HOW TO COMPLETE THIS TASK
The result should be a full, exact repeat of the entries, free of pictures.

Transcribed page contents
• • •
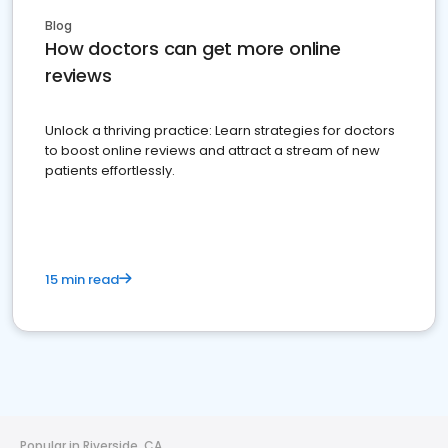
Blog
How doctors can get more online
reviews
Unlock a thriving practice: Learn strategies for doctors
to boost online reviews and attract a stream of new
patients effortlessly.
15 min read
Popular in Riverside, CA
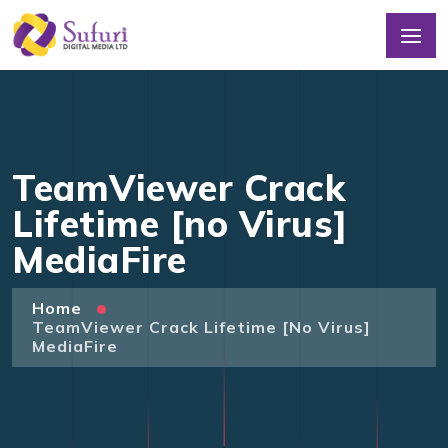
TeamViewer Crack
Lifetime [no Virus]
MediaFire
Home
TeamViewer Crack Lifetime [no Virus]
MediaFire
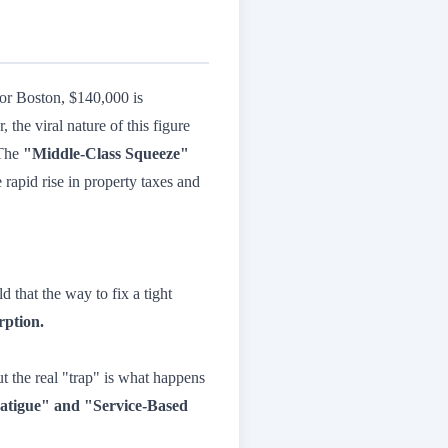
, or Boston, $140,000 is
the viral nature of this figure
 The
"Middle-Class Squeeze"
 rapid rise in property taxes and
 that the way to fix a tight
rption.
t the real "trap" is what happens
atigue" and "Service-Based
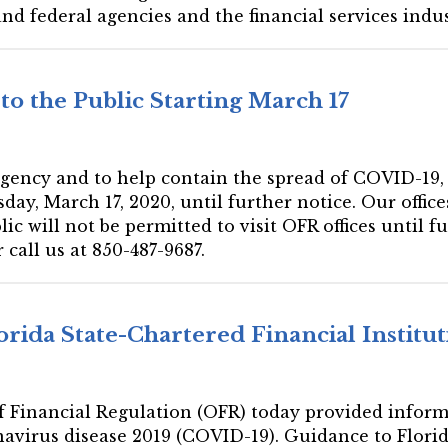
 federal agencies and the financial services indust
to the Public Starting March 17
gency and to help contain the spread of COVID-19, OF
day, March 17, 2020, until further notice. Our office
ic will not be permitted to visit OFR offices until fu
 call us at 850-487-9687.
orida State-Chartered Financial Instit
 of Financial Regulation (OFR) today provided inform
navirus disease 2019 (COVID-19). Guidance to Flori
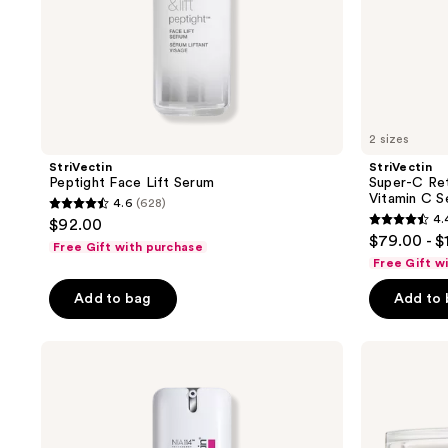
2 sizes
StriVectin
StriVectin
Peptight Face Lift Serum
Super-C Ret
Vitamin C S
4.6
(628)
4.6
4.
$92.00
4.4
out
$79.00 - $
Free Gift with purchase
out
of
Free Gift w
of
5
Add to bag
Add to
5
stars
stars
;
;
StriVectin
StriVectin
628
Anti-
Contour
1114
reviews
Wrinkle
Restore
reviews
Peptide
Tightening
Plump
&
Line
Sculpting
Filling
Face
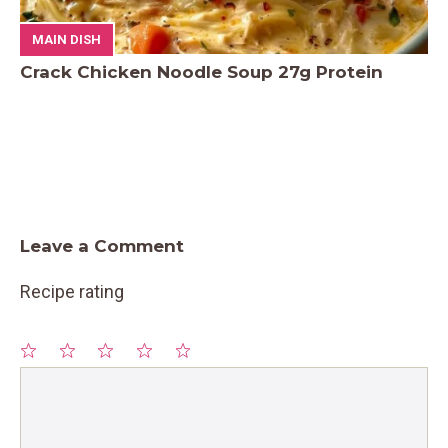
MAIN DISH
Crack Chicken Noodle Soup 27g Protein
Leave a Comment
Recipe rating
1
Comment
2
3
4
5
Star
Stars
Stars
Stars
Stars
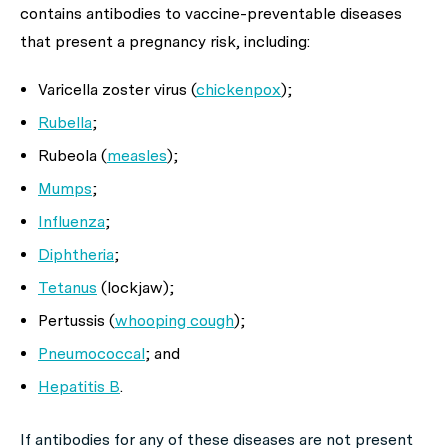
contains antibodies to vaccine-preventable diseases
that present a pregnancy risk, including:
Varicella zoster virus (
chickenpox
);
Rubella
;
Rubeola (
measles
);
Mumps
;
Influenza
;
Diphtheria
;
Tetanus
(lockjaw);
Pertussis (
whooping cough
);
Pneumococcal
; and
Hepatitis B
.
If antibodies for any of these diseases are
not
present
• • •
EXPECTED ANSWER
Blog
How doctors can get more online
reviews
Unlock a thriving practice: Learn strategies for doctors
to boost online reviews and attract a stream of new
patients effortlessly.
15 min read
Popular in Riverside, CA
TeamViewer Crack
Lifetime [no Virus]
MediaFire
Home
TeamViewer Crack Lifetime [no Virus]
MediaFire
, or Boston, $140,000 is
the viral nature of this figure
 The
"Middle-Class Squeeze"
 rapid rise in property taxes and
 that the way to fix a tight
rption.
t the real "trap" is what happens
atigue" and "Service-Based
 federal agencies and the financial services indust
to the Public Starting March 17
gency and to help contain the spread of COVID-19, OF
day, March 17, 2020, until further notice. Our office
ic will not be permitted to visit OFR offices until fu
 call us at 850-487-9687.
orida State-Chartered Financial Instit
 of Financial Regulation (OFR) today provided inform
navirus disease 2019 (COVID-19). Guidance to Flori
2 sizes
StriVectin
StriVectin
Peptight Face Lift Serum
Super-C Ret
Vitamin C S
4.6
(628)
4.6
4.
$92.00
4.4
out
$79.00 - $
Free Gift with purchase
out
of
Free Gift w
of
5
Add to bag
Add to
5
stars
stars
;
;
StriVectin
StriVectin
628
Anti-
Contour
1114
reviews
Wrinkle
Restore
reviews
Peptide
Tightening
Plump
&
Line
Sculpting
Filling
Face
MAIN DISH
Crack Chicken Noodle Soup 27g Protein
Leave a Comment
Recipe rating
1
Comment
2
3
4
5
Star
Stars
Stars
Stars
Stars
contains antibodies to vaccine-preventable diseases
that present a pregnancy risk, including:
Varicella zoster virus (
chickenpox
);
Rubella
;
Rubeola (
measles
);
Mumps
;
Influenza
;
Diphtheria
;
Tetanus
(lockjaw);
Pertussis (
whooping cough
);
Pneumococcal
; and
Hepatitis B
.
If antibodies for any of these diseases are
not
present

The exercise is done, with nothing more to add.